For index i = 4, there are 3 distinct elements in the prefix and no elements in the suffix. Thus, diff[4] = 3 - 0 = 3.
Constraints
1 <= n == nums.length <= 501 <= nums[i] <= 50
Solution
Method 1 – Prefix and Suffix Set Counting
Intuition
For each index, count the number of distinct elements in the prefix and the suffix.
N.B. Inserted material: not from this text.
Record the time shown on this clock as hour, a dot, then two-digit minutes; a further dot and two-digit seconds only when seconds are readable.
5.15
Use sets to efficiently track unique elements as you sweep from left and right.
Approach
- Initialize an array to store prefix distinct counts and another for suffix distinct counts.
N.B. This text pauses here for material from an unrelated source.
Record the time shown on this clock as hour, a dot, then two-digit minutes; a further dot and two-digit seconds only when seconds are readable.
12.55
- Sweep from left to right, maintaining a set of seen elements, and fill prefix counts.
- Sweep from right to left, maintaining a set of seen elements, and fill suffix counts.
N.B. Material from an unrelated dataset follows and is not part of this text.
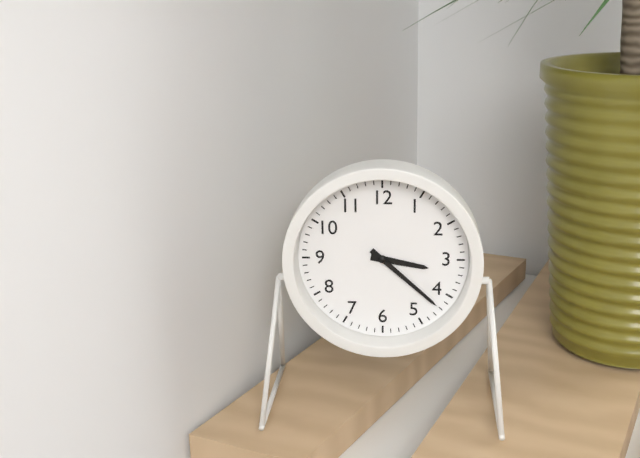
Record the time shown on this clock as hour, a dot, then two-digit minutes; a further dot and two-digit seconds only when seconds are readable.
3.22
- For each index i, diff[i] = prefix[i] - suffix[i].
- Return the diff array.
Code
C++
class Solution {
public:
vector<int> distinctDifferenceArray(vector<int>& nums) {
int n = nums.size();
vector<int> pre(n), suf(n), ans(n);
unordered_set<int> s;
for (int i = 0; i < n; ++i) {
s.insert(nums[i]);
pre[i] = s.size();
}
s.clear();
for (int i = n-1; i >= 0; --i) {
suf[i] = s.size();
s.insert(nums[i]);
}
for (int i = 0; i < n; ++i) ans[i] = pre[i] - suf[i];
return ans;
}
};
Go
func distinctDifferenceArray(nums []int) []int {
n := len(nums)
pre := make([]int, n)
suf := make([]int, n)
ans := make([]int, n)
s := map[int]struct{}{}
for i := 0; i < n; i++ {
s[nums[i]] = struct{}{}
pre[i] = len(s)
}
s = map[int]struct{}{}
for i := n-1; i >= 0; i-- {
suf[i] = len(s)
s[nums[i]] = struct{}{}
}
for i := 0; i < n; i++ {
ans[i] = pre[i] - suf[i]
}
return ans
}
Java
class Solution {
public int[] distinctDifferenceArray(int[] nums) {
int n = nums.length;
int[] pre = new int[n], suf = new int[n], ans = new int[n];
Set<Integer> s = new HashSet<>();
for (int i = 0; i < n; ++i) {
s.add(nums[i]);
pre[i] = s.size();
}
s.clear();
for (int i = n-1; i >= 0; --i) {
suf[i] = s.size();
s.add(nums[i]);
}
for (int i = 0; i < n; ++i) ans[i] = pre[i] - suf[i];
return ans;
}
}
Kotlin
class Solution {
fun distinctDifferenceArray(nums: IntArray): IntArray {
val n = nums.size
val pre = IntArray(n)
val suf = IntArray(n)
val ans = IntArray(n)
val s = mutableSetOf<Int>()
for (i in 0 until n) {
s.add(nums[i])
pre[i] = s.size
}
s.clear()
for (i in n-1 downTo 0) {
suf[i] = s.size
s.add(nums[i])
}
for (i in 0 until n) ans[i] = pre[i] - suf[i]
return ans
}
}
Python
class Solution:
def distinctDifferenceArray(self, nums: list[int]) -> list[int]:
n = len(nums)
pre, suf, ans = [0]*n, [0]*n, [0]*n
s = set()
for i in range(n):
s.add(nums[i])
pre[i] = len(s)
s.clear()
for i in range(n-1, -1, -1):
suf[i] = len(s)
s.add(nums[i])
for i in range(n):
ans[i] = pre[i] - suf[i]
return ans
Rust
use std::collections::HashSet;
impl Solution {
pub fn distinct_difference_array(nums: Vec<i32>) -> Vec<i32> {
let n = nums.len();
let mut pre = vec![0; n];
let mut suf = vec![0; n];
let mut ans = vec![0; n];
let mut s = HashSet::new();
for i in 0..n {
s.insert(nums[i]);
pre[i] = s.len() as i32;
}
s.clear();
for i in (0..n).rev() {
suf[i] = s.len() as i32;
s.insert(nums[i]);
}
for i in 0..n {
ans[i] = pre[i] - suf[i];
}
ans
}
}
TypeScript
class Solution {
distinctDifferenceArray(nums: number[]): number[] {
const n = nums.length, pre = Array(n).fill(0), suf = Array(n).fill(0), ans = Array(n).fill(0);
const s = new Set<number>();
for (let i = 0; i < n; ++i) {
s.add(nums[i]);
pre[i] = s.size;
}
s.clear();
for (let i = n-1; i >= 0; --i) {
suf[i] = s.size;
s.add(nums[i]);
}
for (let i = 0; i < n; ++i) ans[i] = pre[i] - suf[i];
return ans;
}
}
Complexity
- ⏰ Time complexity:
O(n), as each element is processed twice. - 🧺 Space complexity:
O(n), for the prefix, suffix, and answer arrays.